Tools Reference - JinsongRoh/pydoll-mcp GitHub Wiki

🛠️ Tools Reference

PyDoll MCP Server provides 75+ powerful tools for complete browser automation. This page is a detailed reference guide for all tools.

📚 Table of Contents

🌐 Browser Management (8 tools)

start_browser - Start Browser

Start Chrome/Edge browser with advanced configurations.

Usage:

Start a new Chrome browser
Start browser in headless mode
Start browser with ad blocking mode

Key Options:

  • browser_type: Choose chrome or edge
  • headless: No screen display
  • block_ads: Ad blocking
  • stealth_mode: Detection prevention
  • window_size: Window size settings

stop_browser - Stop Browser

Safely terminate browser with resource cleanup.

Usage:

Stop the browser
Close all browser windows

new_tab - Create New Tab

Create isolated tabs with custom settings.

Usage:

Open a new tab
Open a new tab in background
Open a new tab to https://example.com

close_tab - Close Tab

Close specific tab and release resources.

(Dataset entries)
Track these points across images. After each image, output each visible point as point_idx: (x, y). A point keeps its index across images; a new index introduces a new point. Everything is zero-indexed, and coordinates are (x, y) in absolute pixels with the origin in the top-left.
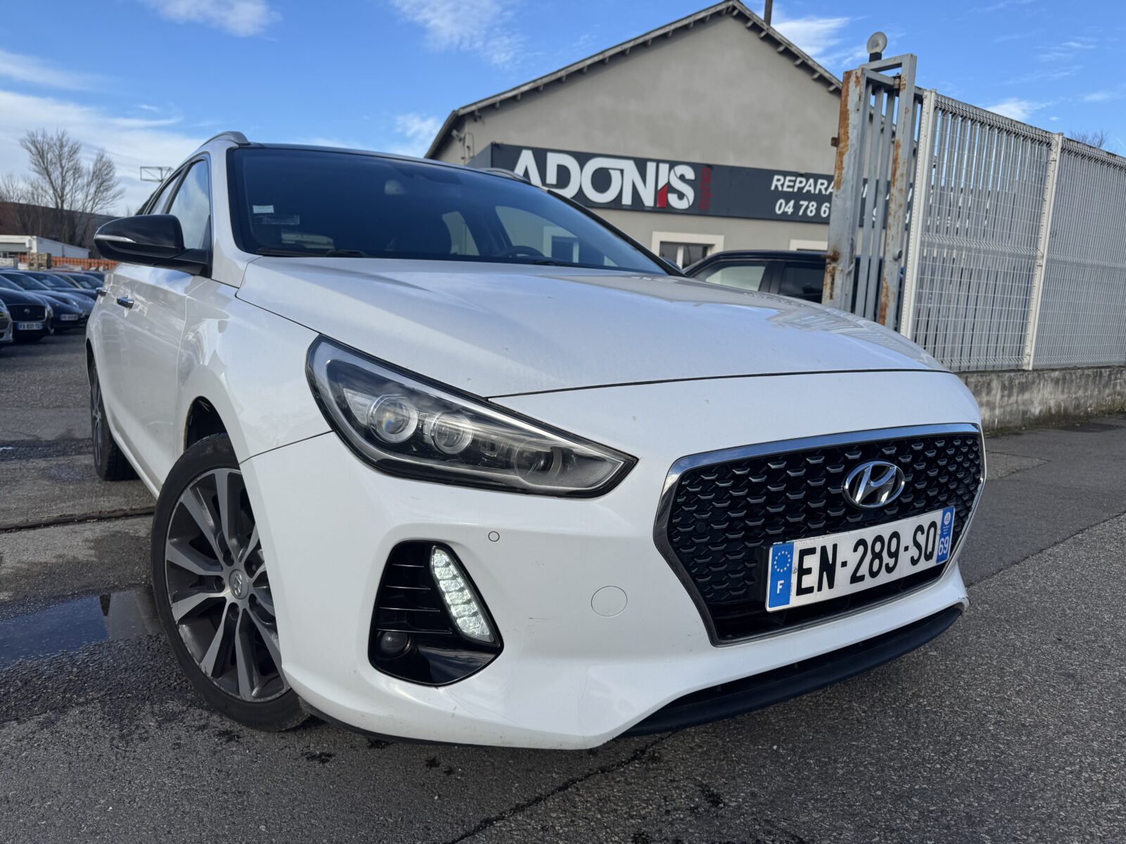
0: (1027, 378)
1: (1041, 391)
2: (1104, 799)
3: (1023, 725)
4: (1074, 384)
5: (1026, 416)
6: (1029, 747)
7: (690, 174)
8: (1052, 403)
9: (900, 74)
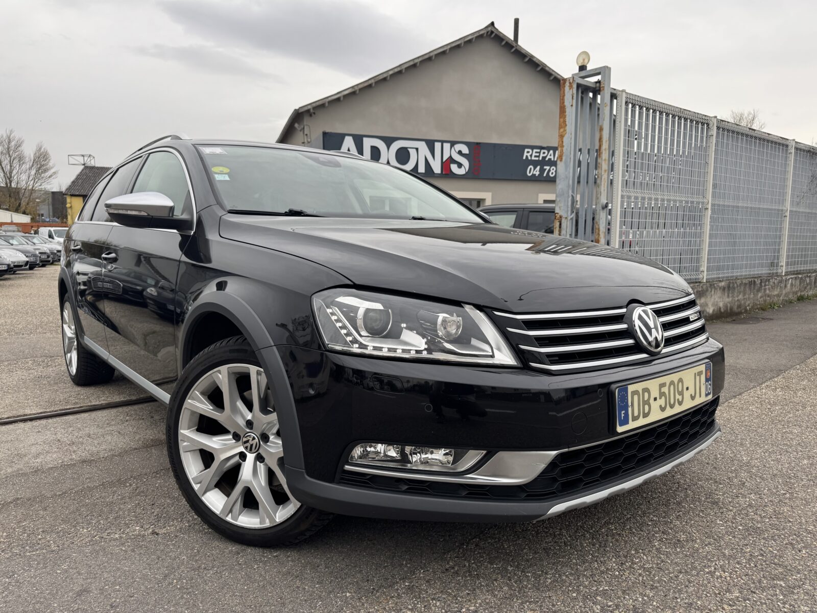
0: (702, 288)
1: (713, 297)
2: (728, 591)
3: (679, 541)
4: (736, 291)
6: (681, 555)
7: (465, 150)
8: (721, 305)
9: (600, 79)
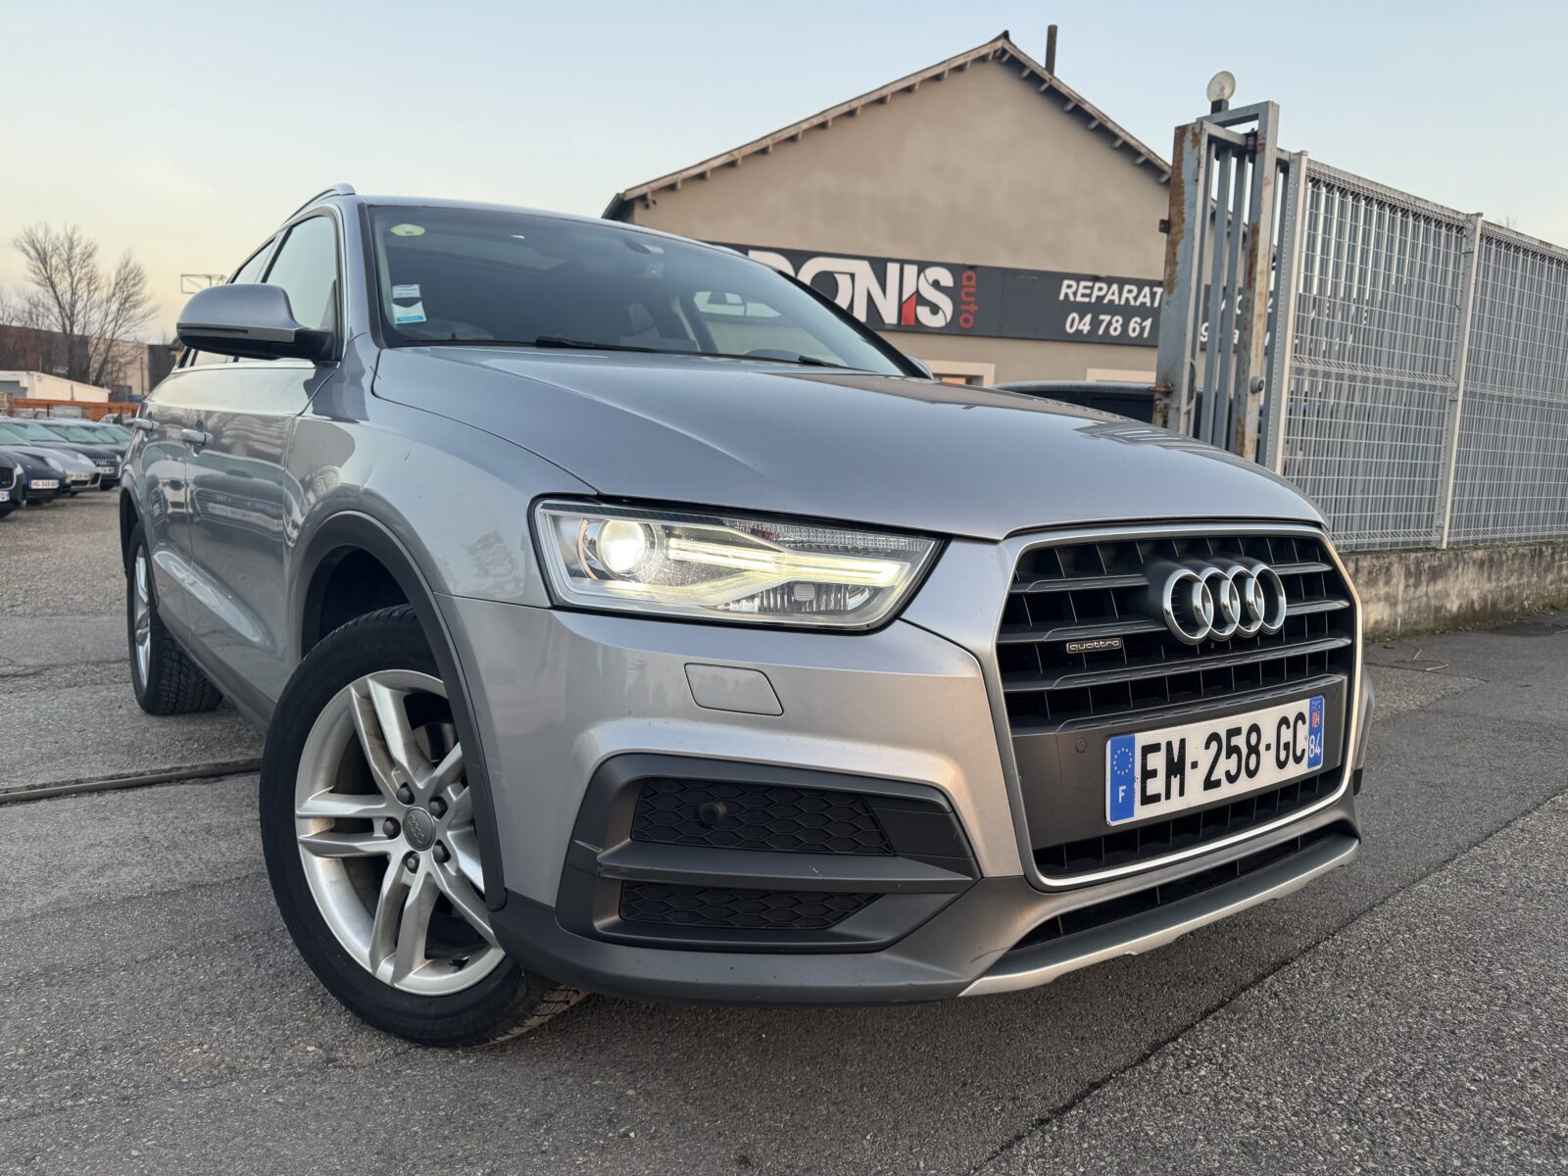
0: (1440, 560)
1: (1460, 579)
4: (1505, 568)
5: (1439, 615)
7: (947, 280)
8: (1475, 595)
9: (1256, 129)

→ **What to produce**
Carry on the PyDoll MCP tools reference from the point where it stops, keeping its format for each tool. The dataset entries were drawn from a separate source and have no connection to the tools reference.

→ **Output**
Usage:

Close the current tab
Close the first tab

list_browsers - List Browsers

Display all browser instances and their status.

Usage:

Show list of open browsers

list_tabs - List Tabs

Display detailed tab information.

Usage:

Show all tab lists
Show tabs of current browser

set_active_tab - Change Active Tab

Support smooth switching between tabs.

Usage:

Switch to the first tab
Activate the second tab

get_browser_status - Browser Status

Provide comprehensive browser status report.

Usage:

Check browser status
Show browser performance information

🧭 Navigation and Page Control (10 tools)

navigate_to - Navigate to Page

Intelligent URL navigation with load detection.

Usage:

Navigate to https://google.com
Go to Naver

refresh_page - Refresh Page

Intelligent page refresh with cache control.

Usage:

Refresh the page
Refresh page ignoring cache

go_back / go_forward - Browser History Navigation

Support navigation through browser history.

Usage:

Go back
Go forward
Go back 2 steps

wait_for_page_load - Wait for Page Load

Provide advanced page readiness detection.

Usage:

Wait until page load is complete
Wait until DOM content is loaded

get_current_url - Get Current URL

Return current page URL with validation.

Usage:

Tell me the current page URL

get_page_source - Extract Page Source

Extract complete HTML source.

Usage:

Get page source
Show HTML code

get_page_title - Page Title and Metadata

Extract page title and metadata.

Usage:

Tell me the page title

wait_for_network_idle - Monitor Network Activity

Monitor and wait for network activity.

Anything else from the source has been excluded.